Department of Medicine and Therapeutics, The Chinese University of Hong Kong, Prince of Wales Hospital, Shatin, Hong Kong, China; Hong Kong Institute of Diabetes and Obesity, The Chinese University of Hong Kong, Hong Kong, China; Li Ka Shing Institute of Health Sciences, The Chinese University of Hong Kong, Hong Kong, China; Chinese University of Hong Kong-Shanghai Jiao Tong University Joint Research Centre in Diabetes Genomics and Precision Medicine, China.
Department of Medicine and Therapeutics, The Chinese University of Hong Kong, Prince of Wales Hospital, Shatin, Hong Kong, China.
Diabetes Res Clin Pract. 2022 Jul;189:109969. doi: 10.1016/j.diabres.2022.109969. Epub 2022 Jun 18.
We evaluated the effect of personalized risk counseling incorporating clinical and genetic risk factors on patient empowerment and risk factor control in diabetes.
Patients with type 2 diabetes (T2D) with suboptimal glycaemic control (HbA1c ≥ 7.5%) were randomized to a genetic counselling (GC) or control group. All patients underwent genetic testing for alleles at three loci associated with diabetic complications. The GC group received additional explanation of the joint associations of genetic and modifiable risk factors on risk of complications. All patients were reassessed at 12 months including validated questionnaires for patient reported outcomes. The primary outcome was proportion of patients reaching ≥ 3 of 5 predefined treatment targets (HbA1c < 7%, BP < 130/80 mmHg, LDL-C < 2.6 mmol/L, Triglyceride < 2.0 mmol/L, use of renin-angiotensin system inhibitors). Secondary outcomes included new-onset chronic kidney disease or microalbuminuria and patient reported outcome measures.
A total of 435 patients were randomized and 420 patients were included in the modified intention-to-treat analysis. At 12 months, the proportion of patients who attained ≥ 3 targets increased from 41.6% to 52.3% in the GC group (p = 0.007) versus 49.5% to 62.6% in the control group (p = 0.003), without between-group difference. Both groups had similar reduction in HbA1c, LDL-C and increased use of medications. In per protocol analysis, the GC group had higher diabetes empowerment, with reduced diabetes distress. In the GC group, the greatest improvement in positive attitude and self-care activities was observed in the intermediate to high genetic risk score (GRS) groups.

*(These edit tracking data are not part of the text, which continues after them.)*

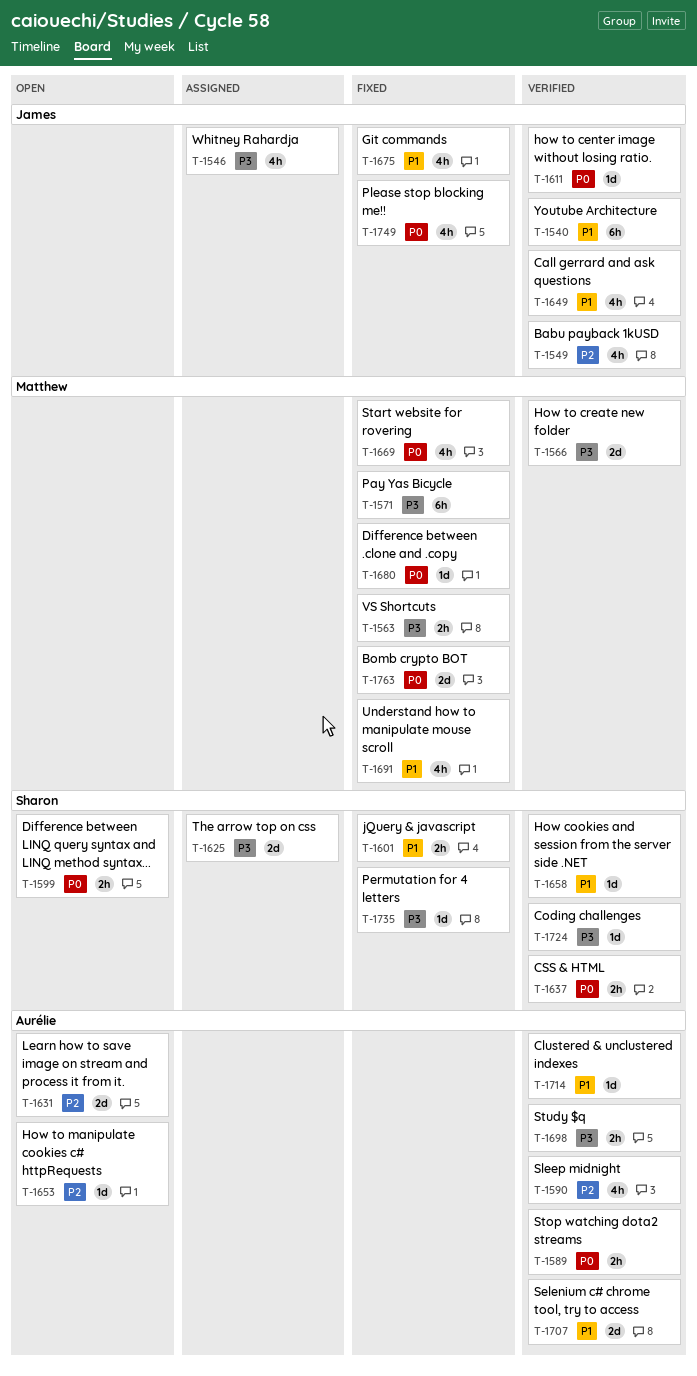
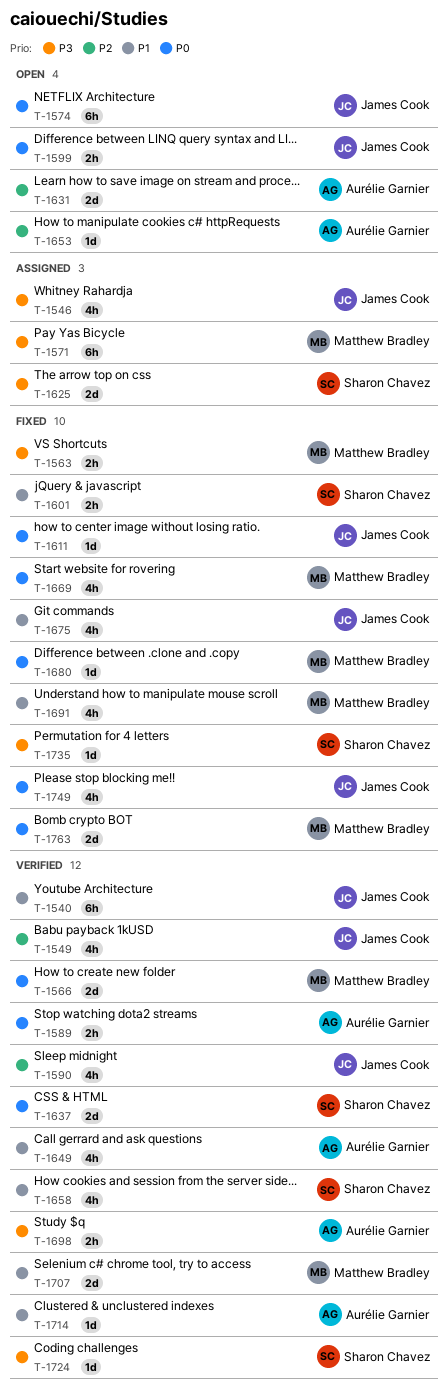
T-1566, priority: P3 -> P0
T-1571, status: Fixed -> Assigned
T-1574: none -> present
T-1590, owner: Aurélie Garnier -> James Cook
T-1599, owner: Sharon Chavez -> James Cook
T-1611, status: Verified -> Fixed
T-1637, estimate: 2h -> 2d
T-1649, owner: James Cook -> Aurélie Garnier
T-1658, estimate: 1d -> 4h
T-1707, owner: Aurélie Garnier -> Matthew Bradley

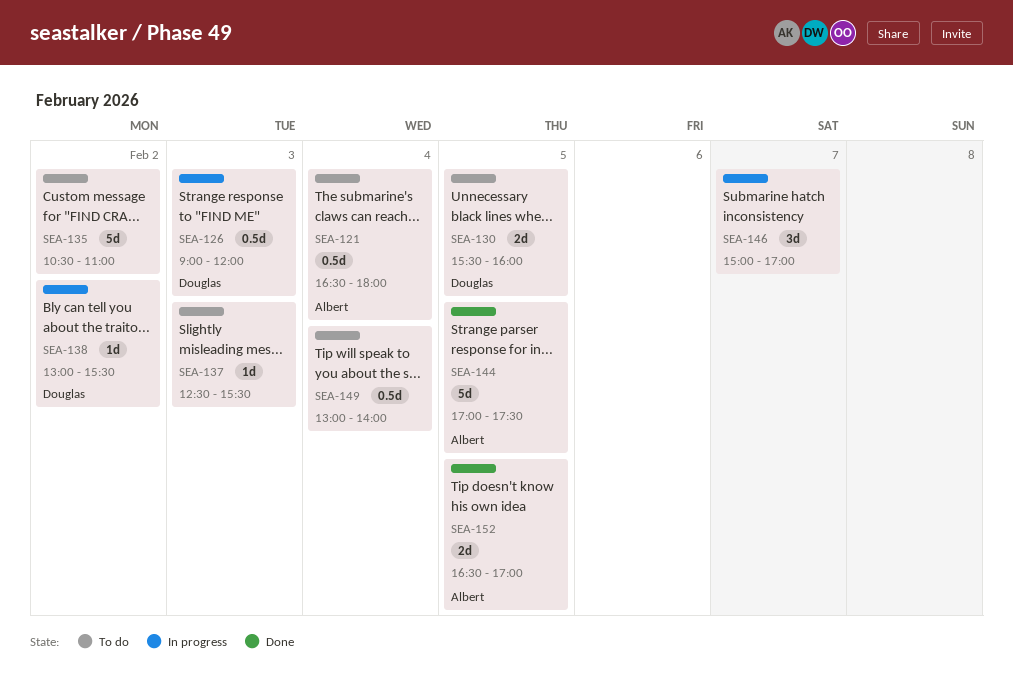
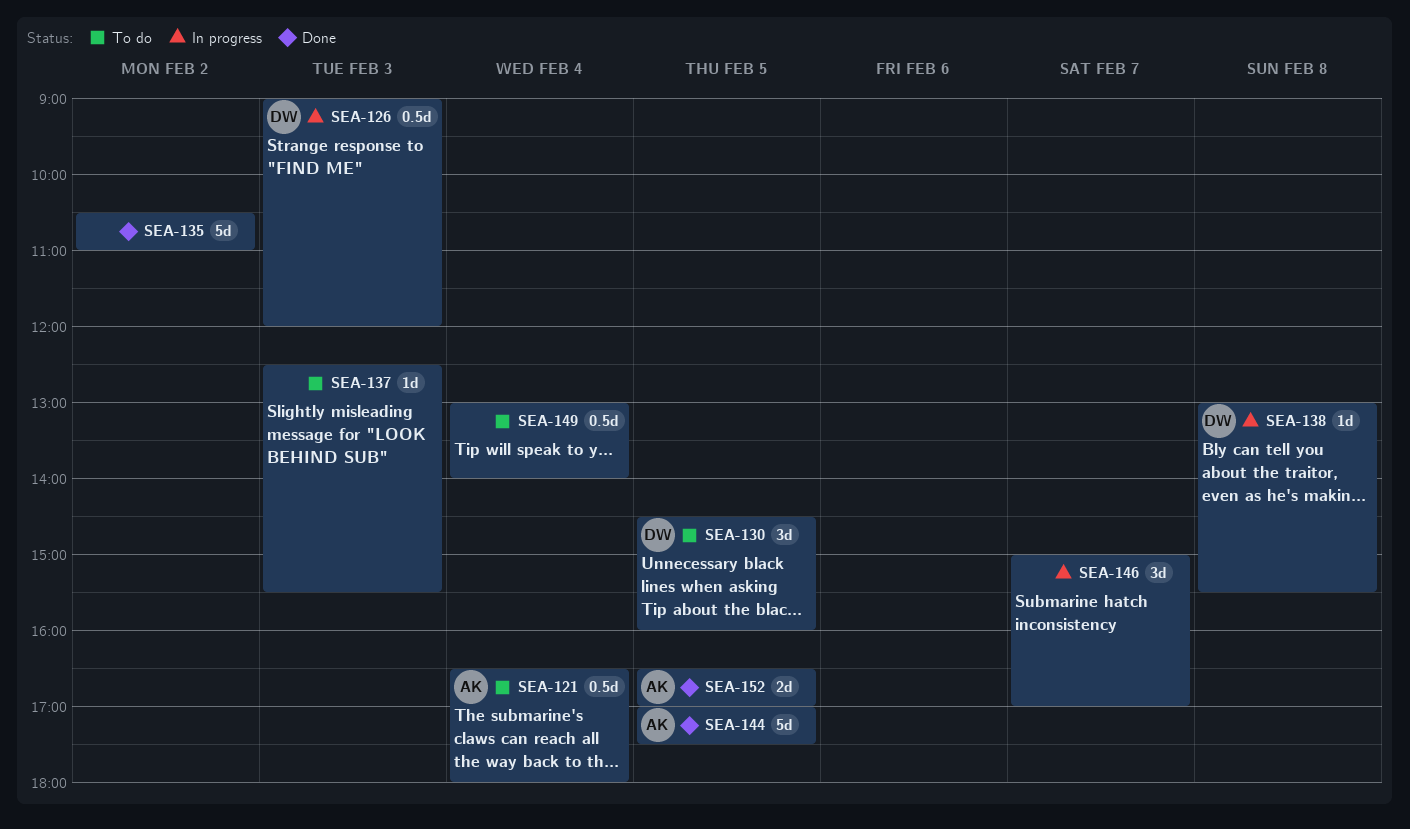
SEA-130, estimate: 2d -> 3d
SEA-130, begins: 15:30 -> 14:30
SEA-135, status: To do -> Done
SEA-138, day: Feb 2 -> Feb 8

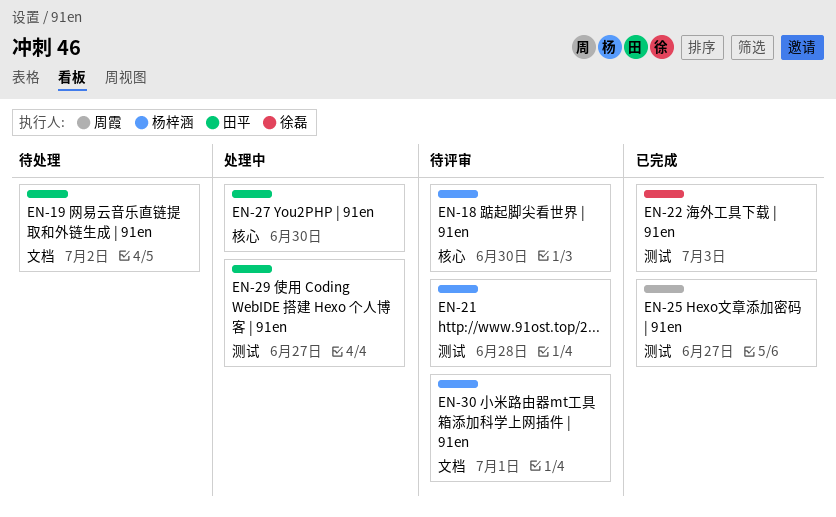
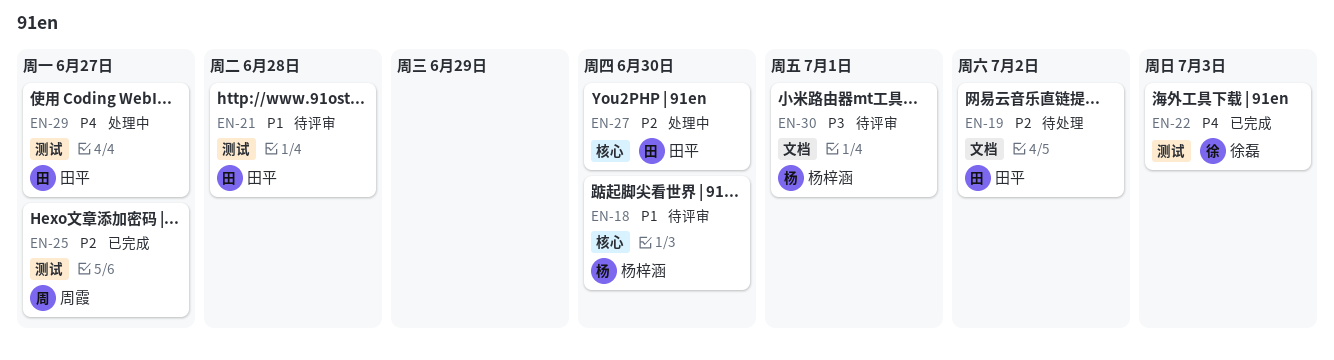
EN-21, owner: 杨梓涵 -> 田平

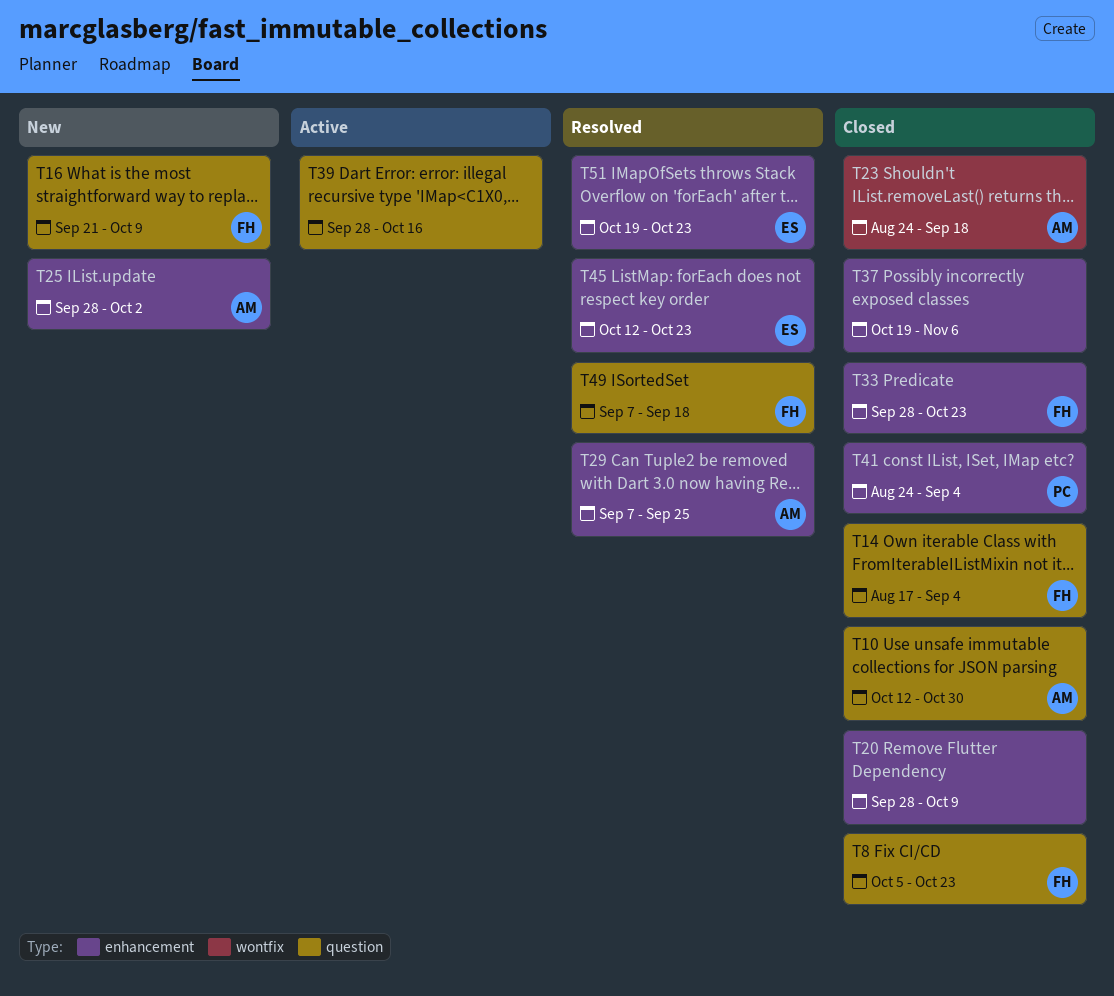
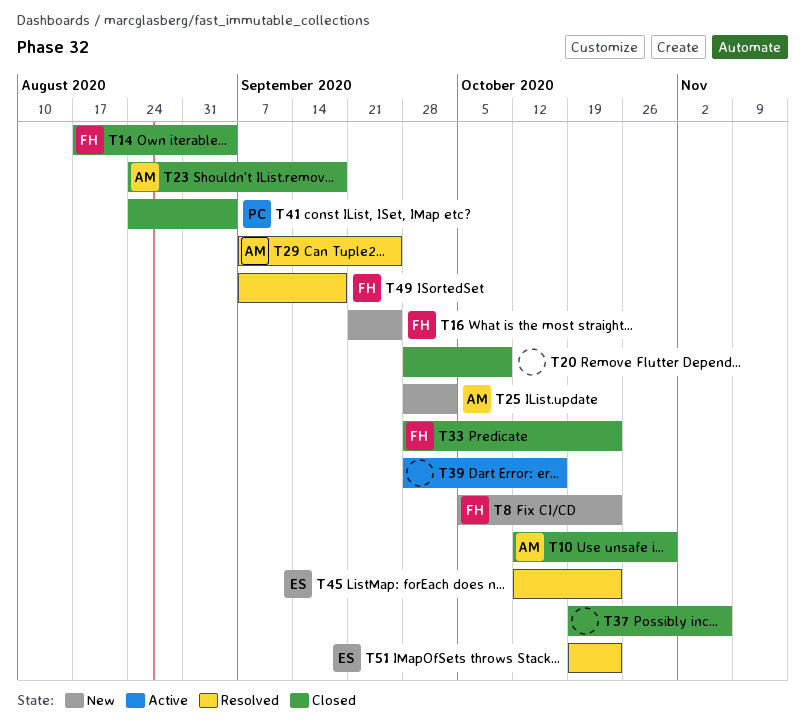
T8, status: Closed -> New
T16, due: Oct 9 -> Sep 25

In patients with T2D receiving integrated care, additional counselling on genetic risk of complications did not further improve risk factor control, although the improvement in self-efficacy warrants long-term evaluation.
我们评估了将临床和遗传风险因素纳入个体化风险咨询对糖尿病患者赋权和危险因素控制的影响。
将血糖控制不佳(HbA1c≥7.5%)的 2 型糖尿病(T2D)患者随机分为基因咨询(GC)组或对照组。所有患者均接受与糖尿病并发症相关的三个基因座等位基因的基因检测。GC 组接受了关于遗传和可改变危险因素对并发症风险的联合关联的额外解释。所有患者在 12 个月时进行了重新评估,包括验证过的患者报告结果问卷。主要结局是达到≥5 个预先设定的治疗目标中的 3 个的患者比例(HbA1c<7%、BP<130/80mmHg、LDL-C<2.6mmol/L、甘油三酯<2.0mmol/L、使用肾素-血管紧张素系统抑制剂)。次要结局包括新发慢性肾脏病或微量白蛋白尿和患者报告的结果测量。
共有 435 名患者被随机分配,420 名患者被纳入意向治疗的改良分析。在 12 个月时,GC 组达到≥3 个目标的患者比例从 41.6%增加到 52.3%(p=0.007),而对照组从 49.5%增加到 62.6%(p=0.003),两组之间无差异。两组的 HbA1c、LDL-C 均有相似程度的降低,且药物使用量增加。在符合方案分析中,GC 组的糖尿病赋权更高,糖尿病困扰减少。在 GC 组中,在中到高遗传风险评分(GRS)组中观察到积极态度和自我护理活动的最大改善。
在接受综合护理的 T2D 患者中,额外的并发症遗传风险咨询并未进一步改善危险因素控制,尽管自我效能的提高需要长期评估。